* **TASK ITEM**: Put the lines below into a Markdown table with the columns "Row" and "Line", numbering each row and skipping blank lines. Leave the pictures out.

Entries taken from a collection
|---|
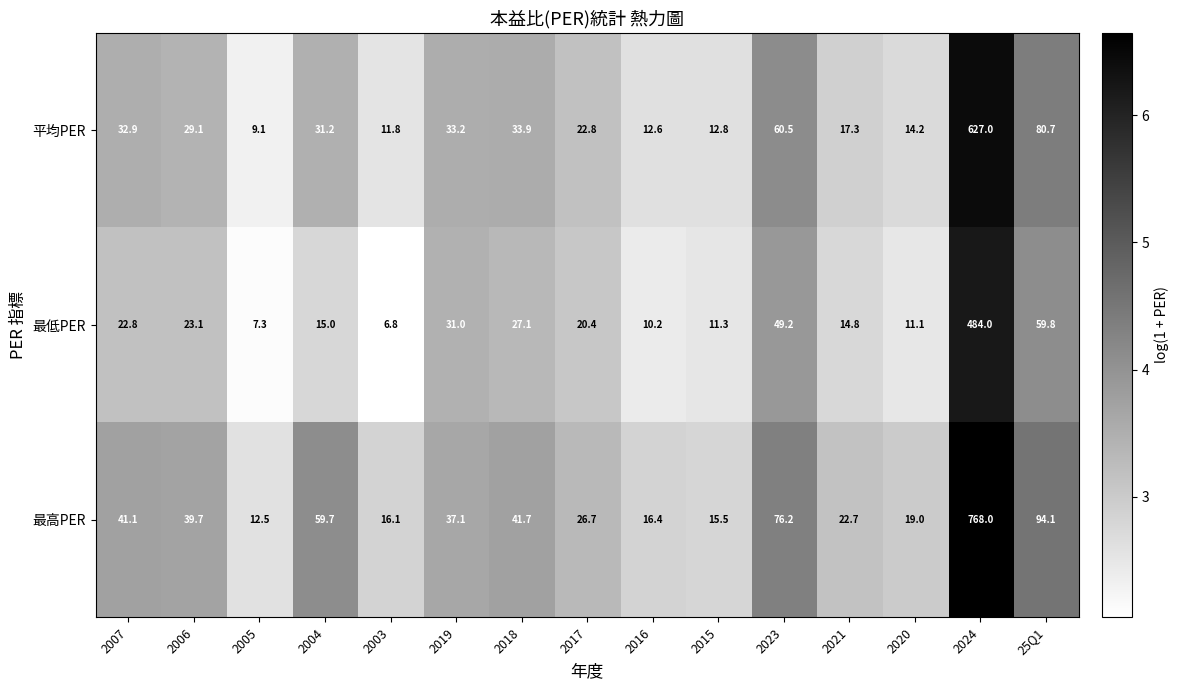

List the series in order of their overall mean, highest first.

最高PER, 平均PER, 最低PER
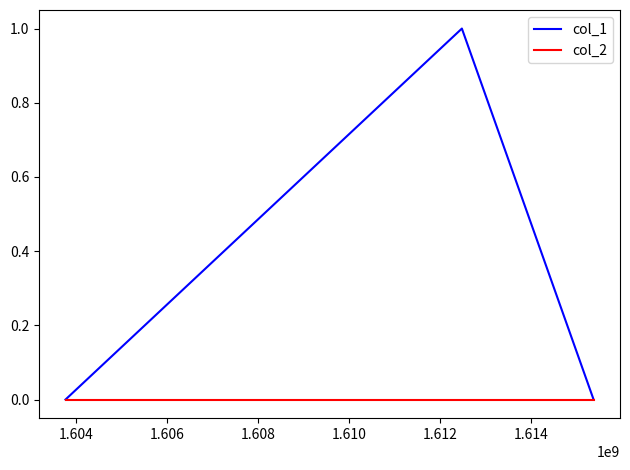

Reading left to right, what are all the values shown in this chart?

col_1: 0	1	0
col_2: 0	0	0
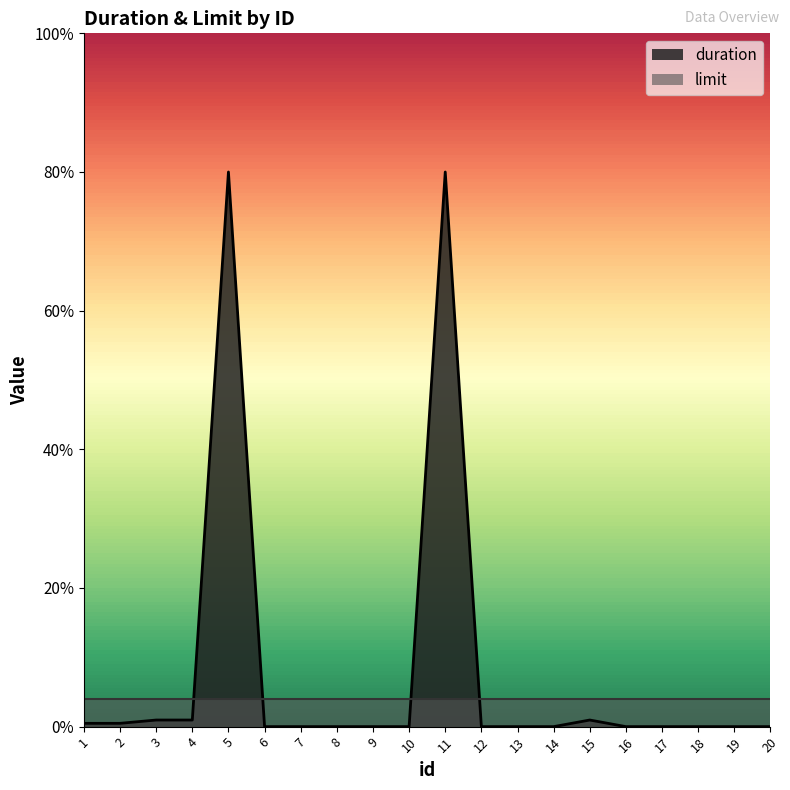

True or false: there are more than 0 points higher than both neighbors.

True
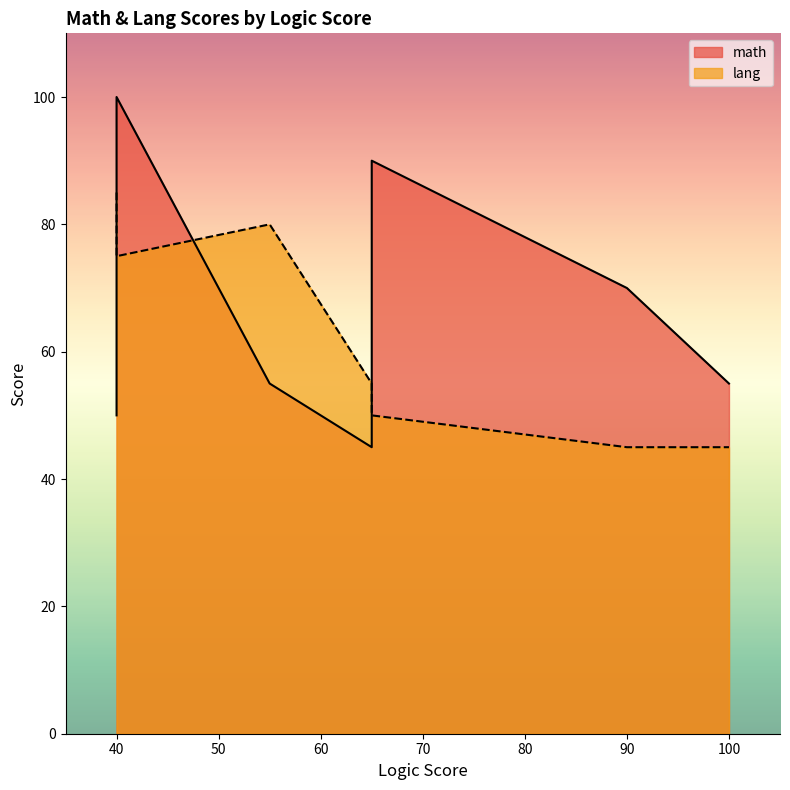

List the series in order of their overall mean, highest first.

math, lang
|---|
* **RESPONSE BELOW**:
| Row | Line |
|---|---|
| 1 | List the series in order of their overall mean, highest first. |
| 2 | 最高PER, 平均PER, 最低PER |
| 3 | Reading left to right, what are all the values shown in this chart? |
| 4 | col_1: 0	1	0 |
| 5 | col_2: 0	0	0 |
| 6 | True or false: there are more than 0 points higher than both neighbors. |
| 7 | True |
| 8 | List the series in order of their overall mean, highest first. |
| 9 | math, lang |